* [Task details] Filter the listing to only the lines that contain the string "visitconversionoperatordeclaration", treating uppercase and lowercase as different.

START Input data

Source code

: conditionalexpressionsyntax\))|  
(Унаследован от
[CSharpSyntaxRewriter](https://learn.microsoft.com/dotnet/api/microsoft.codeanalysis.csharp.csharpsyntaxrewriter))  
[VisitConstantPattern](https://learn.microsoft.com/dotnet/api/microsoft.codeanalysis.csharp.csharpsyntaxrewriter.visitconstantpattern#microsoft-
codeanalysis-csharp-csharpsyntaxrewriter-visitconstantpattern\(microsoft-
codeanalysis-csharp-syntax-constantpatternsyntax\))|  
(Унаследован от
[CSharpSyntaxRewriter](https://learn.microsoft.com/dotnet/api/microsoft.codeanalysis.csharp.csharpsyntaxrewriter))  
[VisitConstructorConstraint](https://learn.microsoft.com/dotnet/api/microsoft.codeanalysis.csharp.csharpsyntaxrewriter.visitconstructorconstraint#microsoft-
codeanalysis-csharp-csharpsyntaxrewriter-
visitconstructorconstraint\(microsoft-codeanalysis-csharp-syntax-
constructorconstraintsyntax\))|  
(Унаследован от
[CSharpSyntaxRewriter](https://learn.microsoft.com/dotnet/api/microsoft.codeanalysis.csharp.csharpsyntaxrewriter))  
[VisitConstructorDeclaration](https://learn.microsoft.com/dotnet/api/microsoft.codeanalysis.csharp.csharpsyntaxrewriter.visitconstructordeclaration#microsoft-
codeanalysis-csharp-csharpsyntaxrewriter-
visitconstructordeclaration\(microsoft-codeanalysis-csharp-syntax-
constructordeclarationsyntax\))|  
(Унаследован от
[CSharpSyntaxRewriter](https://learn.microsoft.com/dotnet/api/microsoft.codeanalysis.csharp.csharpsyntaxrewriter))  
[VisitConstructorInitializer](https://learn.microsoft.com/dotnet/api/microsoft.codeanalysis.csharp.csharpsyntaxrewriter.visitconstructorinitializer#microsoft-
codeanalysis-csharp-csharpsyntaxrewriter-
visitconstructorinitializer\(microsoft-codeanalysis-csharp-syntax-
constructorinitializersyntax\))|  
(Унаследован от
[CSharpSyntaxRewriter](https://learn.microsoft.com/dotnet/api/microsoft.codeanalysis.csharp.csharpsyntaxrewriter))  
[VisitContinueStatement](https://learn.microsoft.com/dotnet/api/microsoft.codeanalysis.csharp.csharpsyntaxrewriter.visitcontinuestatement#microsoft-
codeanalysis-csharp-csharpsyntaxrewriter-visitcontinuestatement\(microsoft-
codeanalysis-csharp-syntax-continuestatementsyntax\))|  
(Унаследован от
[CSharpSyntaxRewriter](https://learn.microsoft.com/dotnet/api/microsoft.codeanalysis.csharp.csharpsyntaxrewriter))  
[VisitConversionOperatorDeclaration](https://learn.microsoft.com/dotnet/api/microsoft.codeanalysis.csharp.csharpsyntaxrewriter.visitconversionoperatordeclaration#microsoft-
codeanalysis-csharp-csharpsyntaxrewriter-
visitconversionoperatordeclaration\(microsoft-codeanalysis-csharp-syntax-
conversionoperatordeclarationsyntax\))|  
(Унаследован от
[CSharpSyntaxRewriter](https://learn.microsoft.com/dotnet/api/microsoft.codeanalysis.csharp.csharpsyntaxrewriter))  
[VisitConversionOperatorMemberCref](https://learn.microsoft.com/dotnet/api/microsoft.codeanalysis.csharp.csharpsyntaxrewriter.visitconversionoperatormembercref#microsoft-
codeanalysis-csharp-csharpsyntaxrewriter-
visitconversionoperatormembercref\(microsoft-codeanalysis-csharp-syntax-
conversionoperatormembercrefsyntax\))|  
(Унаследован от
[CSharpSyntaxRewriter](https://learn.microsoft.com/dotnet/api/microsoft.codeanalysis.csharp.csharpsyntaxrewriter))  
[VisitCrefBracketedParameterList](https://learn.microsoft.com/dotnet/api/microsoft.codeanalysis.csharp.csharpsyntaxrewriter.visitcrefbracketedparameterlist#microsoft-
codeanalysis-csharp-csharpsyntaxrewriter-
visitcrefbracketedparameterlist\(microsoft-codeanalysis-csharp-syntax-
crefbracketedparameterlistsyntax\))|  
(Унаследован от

END Input data

* [Answer area]
[VisitConversionOperatorDeclaration](https://learn.microsoft.com/dotnet/api/microsoft.codeanalysis.csharp.csharpsyntaxrewriter.visitconversionoperatordeclaration#microsoft-
visitconversionoperatordeclaration\(microsoft-codeanalysis-csharp-syntax-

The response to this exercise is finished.